背景は、電動パワステ用モーターなどの自動車向けや家電向けモーターが好調に推移したこと。主力のHDD(ハードディスク駆動装置)は減益となったが、為替差損が減ったために補えた。やや大局的には、自動車の高機能化や、スマートフォン(高機能携帯電話、スマホ)とタブレット端末の世界的普及の恩恵を受けているということになる。
永守会長は、年間配当を90円(前期比5円増)とするのに加え、来春に従業員給与のベースアップを行う方針も示している。
今後は、米アップルが9月に発売したスマホ「iPhone 5s」、11月に発売される新型タブレット「iPad Air」向けの需要も期待できそうだ。
■HDD減速を車載モーターがカバー
すでに進行中だが、日本電産にとっては、中長期期にHDD用モーターから車載用への構造転換が急がれる。HDDはサーバやブルーレイ・レコーダーなどでの需要はありつつも、大市場であったパソコン市場が減速、とくにノート製品はSSD(ソリッドステートドライブ)に取って代わられつつあるからだ。同じく、デジタルカメラやゲーム機も市場が成熟傾向にあり、機能面では、スマホやタブレット端末に取って代わられつつある面がある。
半面、車載用は新興国での需要拡大に加え、油圧部品からの電動モーターへの置き換えが進みつつあり、今後も伸びが期待できる。日本電産では、2015年3月期に車載用を中心とするなど一般モーターの売上高が、HDD向けなど精密小型モーターを超える見通しだが、ぜひ前倒しで達成したいところだ。

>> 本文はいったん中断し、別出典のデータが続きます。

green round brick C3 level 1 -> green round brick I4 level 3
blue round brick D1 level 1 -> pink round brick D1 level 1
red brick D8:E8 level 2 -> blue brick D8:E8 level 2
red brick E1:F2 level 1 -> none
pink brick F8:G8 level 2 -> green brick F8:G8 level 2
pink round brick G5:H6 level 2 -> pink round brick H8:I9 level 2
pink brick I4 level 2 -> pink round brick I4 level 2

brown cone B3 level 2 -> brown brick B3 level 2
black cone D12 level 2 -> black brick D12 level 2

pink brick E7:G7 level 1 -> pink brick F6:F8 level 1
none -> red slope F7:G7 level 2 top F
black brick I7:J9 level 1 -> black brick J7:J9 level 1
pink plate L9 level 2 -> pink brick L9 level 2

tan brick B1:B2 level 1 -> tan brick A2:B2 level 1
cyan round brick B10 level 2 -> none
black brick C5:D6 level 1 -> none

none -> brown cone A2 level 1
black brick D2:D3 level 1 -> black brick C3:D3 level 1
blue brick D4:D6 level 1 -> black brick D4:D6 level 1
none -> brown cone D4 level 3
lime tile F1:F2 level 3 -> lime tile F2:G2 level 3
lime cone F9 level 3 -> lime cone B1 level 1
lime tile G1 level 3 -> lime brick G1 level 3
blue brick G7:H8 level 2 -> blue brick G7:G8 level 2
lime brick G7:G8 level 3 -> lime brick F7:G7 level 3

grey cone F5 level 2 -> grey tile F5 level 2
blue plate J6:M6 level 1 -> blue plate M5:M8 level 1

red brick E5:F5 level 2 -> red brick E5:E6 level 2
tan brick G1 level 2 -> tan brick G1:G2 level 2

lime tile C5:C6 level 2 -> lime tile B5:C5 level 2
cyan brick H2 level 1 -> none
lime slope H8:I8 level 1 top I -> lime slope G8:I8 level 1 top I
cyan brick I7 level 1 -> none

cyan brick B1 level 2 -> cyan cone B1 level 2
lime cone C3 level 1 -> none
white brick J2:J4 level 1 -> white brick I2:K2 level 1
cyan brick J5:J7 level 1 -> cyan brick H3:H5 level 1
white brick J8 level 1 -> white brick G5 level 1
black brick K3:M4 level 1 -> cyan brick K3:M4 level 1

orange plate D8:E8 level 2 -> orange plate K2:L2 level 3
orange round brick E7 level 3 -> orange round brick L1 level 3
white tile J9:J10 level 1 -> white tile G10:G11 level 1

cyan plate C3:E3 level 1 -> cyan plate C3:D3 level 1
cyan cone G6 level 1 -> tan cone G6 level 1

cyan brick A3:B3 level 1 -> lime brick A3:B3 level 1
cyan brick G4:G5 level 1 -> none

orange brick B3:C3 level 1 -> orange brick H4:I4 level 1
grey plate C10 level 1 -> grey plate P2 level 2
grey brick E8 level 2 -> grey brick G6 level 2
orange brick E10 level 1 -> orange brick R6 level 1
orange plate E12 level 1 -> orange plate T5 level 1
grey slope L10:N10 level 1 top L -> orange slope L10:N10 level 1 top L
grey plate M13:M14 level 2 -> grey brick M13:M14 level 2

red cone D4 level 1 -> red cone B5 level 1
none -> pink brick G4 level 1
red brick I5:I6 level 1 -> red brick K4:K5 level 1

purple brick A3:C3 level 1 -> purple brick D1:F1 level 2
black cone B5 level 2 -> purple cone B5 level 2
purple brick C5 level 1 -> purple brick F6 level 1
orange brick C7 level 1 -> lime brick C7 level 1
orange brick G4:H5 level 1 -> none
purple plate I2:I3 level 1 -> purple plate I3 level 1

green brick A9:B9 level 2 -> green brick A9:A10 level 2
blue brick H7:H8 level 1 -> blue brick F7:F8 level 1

そのため、「お得意」ともいえるM&A(合併・買収)を中心とする積極的な経営姿勢を継続・強化している。今期の好調も、車載事業を強化すべく、前期に海外3社を買収・子会社化したことが功を奏している。
■子会社群も健闘
子会社の日本電産サンキョーは、昨年、韓国の家電用ユニットメーカーのSCDを子会社化、家電・住設分野を強化しているところだ。最近も、ステッピングモーターなどが主力製品である、三菱マテリアル<5711>の自動車用モーター子会社(三菱マテリアルシーエムアイ)を買収することで合意した。三菱マテリアルシーエムアイはモーター事業と電気接点事業に携わり、デンソー<6902>など自動車部品メーカーとの取引で実績がある。
この買収で、日本電産の車載用モーターの売上高は約2割増加する。しかも、日本電産の事業との重複もほとんどない上、市場参入に時間がかかる自動車市場では「時間を買う」効果は大きい。電気接点事業でも、三菱マテリアルシーエムアイは車載用リレー市場に強い上、巨大市場である中国に生産拠点を有するという利点がある。
また、10月1日に日本電産コパル電子<6883>と日本電産トーソク、日本電産セイミツを完全子会社化、重複事業を解消して経営効率を上げる。
その日本電産トーソクは、本田技研工業<7267>向け新型CVT(連続可変トランスミッション)用コントロールバルブの生産・供給を始めた。ホンダへの部品供給は初めてで、ベトナムの生産拠点で生産する。こちらも、車載事業を着々と前進させている証左といえよう。
■株価は史上最高値奪回へ始動!
カリスマ永守社長のバイタリティは依然として健在だ。「攻めの経営」を貫き、成長を続ける日本電産の勢いは、しばらく止まりそうにない。もちろん株価も堅調に推移し、年初来の高値を連日で更新。史上最高値は2006年1月に付けた1万1380円だが、いよいよこの奪回が射程圏に入ってきた。いずれは奪回の可能性が高く、ここは押し目買い方針を堅持したい。